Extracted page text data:
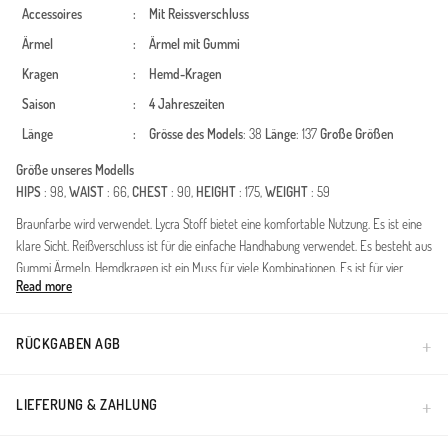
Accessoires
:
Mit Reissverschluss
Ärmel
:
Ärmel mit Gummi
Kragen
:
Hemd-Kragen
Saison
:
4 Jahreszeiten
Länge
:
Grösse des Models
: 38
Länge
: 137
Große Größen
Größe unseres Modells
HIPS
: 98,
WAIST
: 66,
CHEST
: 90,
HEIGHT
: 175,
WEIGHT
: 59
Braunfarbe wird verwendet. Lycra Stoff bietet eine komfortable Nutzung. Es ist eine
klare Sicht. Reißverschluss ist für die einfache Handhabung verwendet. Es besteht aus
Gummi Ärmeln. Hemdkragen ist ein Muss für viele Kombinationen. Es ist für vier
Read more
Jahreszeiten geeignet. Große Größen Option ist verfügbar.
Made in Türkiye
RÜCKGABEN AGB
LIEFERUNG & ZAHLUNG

> WHAT IS BEING ASKED: The line containing "Braunfarbe wird verwendet." marks the start; retype it and each line after it through the end of the records above, exactly.

> SOLVED EXERCISE:
Braunfarbe wird verwendet. Lycra Stoff bietet eine komfortable Nutzung. Es ist eine
klare Sicht. Reißverschluss ist für die einfache Handhabung verwendet. Es besteht aus
Gummi Ärmeln. Hemdkragen ist ein Muss für viele Kombinationen. Es ist für vier
Read more
Jahreszeiten geeignet. Große Größen Option ist verfügbar.
Made in Türkiye
RÜCKGABEN AGB
LIEFERUNG & ZAHLUNG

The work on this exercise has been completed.